Revision as of 13:48, 15 February 2015

(**) Pack consecutive duplicates of list elements into sublists.

If a list contains repeated elements they should be placed in separate sublists.

pack (x:xs) = let (first,rest) = span (==x) xs
               in (x:first) : pack rest
pack [] = []

This is implemented as group in Data.List.

A more verbose solution is

pack :: Eq a => [a] -> [[a]]
pack [] = []
pack (x:xs) = (x:first) : pack rest
         where
           getReps [] = ([], [])
           getReps (y:ys)
                   | y == x = let (f,r) = getReps ys in (y:f, r)
                   | otherwise = ([], (y:ys))
           (first,rest) = getReps xs

Similarly, using splitAt and findIndex:

pack :: Eq a => [a] -> [[a]]
pack [] = []
pack (x:xs) = (x:reps) : (pack rest)
    where
        (reps, rest) = maybe (xs,[]) (\i -> splitAt i xs)
                         (findIndex (/=x) xs)

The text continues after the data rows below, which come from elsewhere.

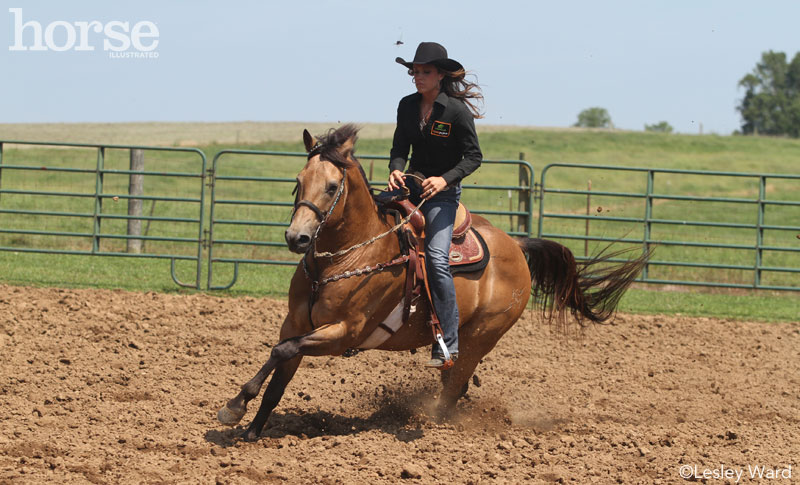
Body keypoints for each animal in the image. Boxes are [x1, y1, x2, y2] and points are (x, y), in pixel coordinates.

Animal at [219, 123, 648, 440]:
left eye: (330, 186)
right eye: (298, 180)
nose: (298, 238)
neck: (346, 257)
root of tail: (516, 244)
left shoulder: (343, 333)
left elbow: (283, 351)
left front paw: (234, 407)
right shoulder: (296, 323)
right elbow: (280, 367)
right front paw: (251, 428)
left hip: (480, 337)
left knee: (453, 387)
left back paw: (435, 423)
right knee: (454, 383)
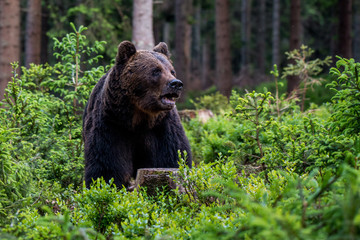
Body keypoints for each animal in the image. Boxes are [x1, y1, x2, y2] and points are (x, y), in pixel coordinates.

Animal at [83, 40, 193, 188]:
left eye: (172, 70)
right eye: (156, 70)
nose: (176, 83)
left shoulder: (163, 127)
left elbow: (171, 157)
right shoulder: (112, 124)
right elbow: (107, 163)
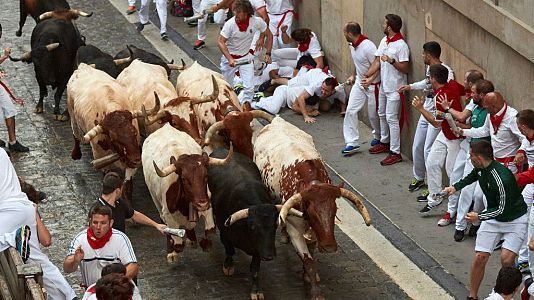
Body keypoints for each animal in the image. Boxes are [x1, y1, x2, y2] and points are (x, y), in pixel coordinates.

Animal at [142, 123, 232, 262]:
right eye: (184, 178)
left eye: (206, 175)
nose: (201, 204)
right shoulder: (168, 214)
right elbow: (177, 242)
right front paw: (172, 250)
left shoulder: (207, 203)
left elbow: (210, 231)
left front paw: (203, 243)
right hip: (155, 199)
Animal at [207, 149, 304, 300]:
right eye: (253, 228)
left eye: (275, 226)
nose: (269, 256)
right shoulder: (224, 231)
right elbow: (229, 249)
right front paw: (228, 265)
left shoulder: (259, 248)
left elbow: (255, 269)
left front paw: (256, 290)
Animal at [255, 116, 372, 300]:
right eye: (311, 213)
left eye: (335, 210)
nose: (329, 247)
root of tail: (277, 120)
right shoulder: (295, 228)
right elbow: (308, 260)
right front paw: (316, 292)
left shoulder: (316, 233)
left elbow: (311, 252)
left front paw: (307, 276)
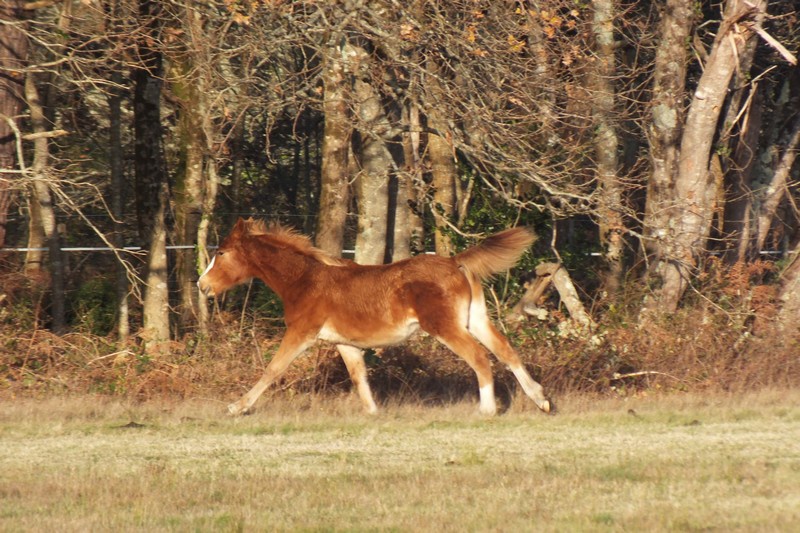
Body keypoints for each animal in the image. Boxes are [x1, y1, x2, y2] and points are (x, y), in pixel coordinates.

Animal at [198, 217, 552, 416]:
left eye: (221, 253)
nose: (202, 285)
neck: (305, 280)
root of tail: (455, 262)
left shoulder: (301, 333)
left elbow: (272, 369)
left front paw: (237, 407)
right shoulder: (345, 343)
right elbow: (359, 377)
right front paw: (373, 413)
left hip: (445, 326)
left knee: (479, 357)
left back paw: (487, 409)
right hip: (475, 320)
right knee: (506, 351)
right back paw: (542, 400)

Another solution using takeWhile and dropWhile:

pack :: (Eq a) => [a] -> [[a]]
pack [] = []
pack (x:xs) = (x : takeWhile (==x) xs) : pack (dropWhile (==x) xs)

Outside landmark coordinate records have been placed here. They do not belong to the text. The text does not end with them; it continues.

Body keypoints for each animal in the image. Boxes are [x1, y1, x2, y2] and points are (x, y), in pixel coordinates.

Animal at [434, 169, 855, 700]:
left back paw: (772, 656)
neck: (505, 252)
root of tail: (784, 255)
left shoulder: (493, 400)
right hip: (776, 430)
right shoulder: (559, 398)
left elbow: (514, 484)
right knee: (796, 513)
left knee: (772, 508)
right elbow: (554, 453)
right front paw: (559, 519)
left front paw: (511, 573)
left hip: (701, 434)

Or we can use foldr to implement this:

pack :: (Eq a) => [a] -> [[a]]
pack = foldr func []
    where func x []     = [[x]]
          func x (y:xs) =
              if x == (head y) then ((x:y):xs) else ([x]:y:xs)

A simple solution:

pack :: (Eq a) => [a] -> [[a]]
pack [] = []
pack [x] = [[x]]
pack (x:xs) = if x `elem` (head (pack xs))
              then (x:(head (pack xs))):(tail (pack xs))
              else [x]:(pack xs)

pack' [] = []
pack' [x] = [[x]]
pack' (x:xs)
    | x == head  h_p_xs = (x:h_p_xs):t_p_hs
    | otherwise         = [x]:p_xs
    where p_xs@(h_p_xs:t_p_hs) = pack' xs
myPack [] = []
myPack (y:ys) = impl ys [[y]]
	where
		impl [] packed = packed
		impl (x:xs) packed 
			| x == (head (last packed)) = impl xs ((init packed) ++ [x:(last packed)])
			| otherwise		    = impl xs (packed ++ [[x]])

myPack' [] = []									
myPack' (y:ys) = reverse $ impl ys [[y]]
	where
		impl [] packed = packed
		impl (x:xs) p@(z:zs) 
			| x == (head z) = impl xs ((x:z):zs) 
			| otherwise     = impl xs ([x]:p)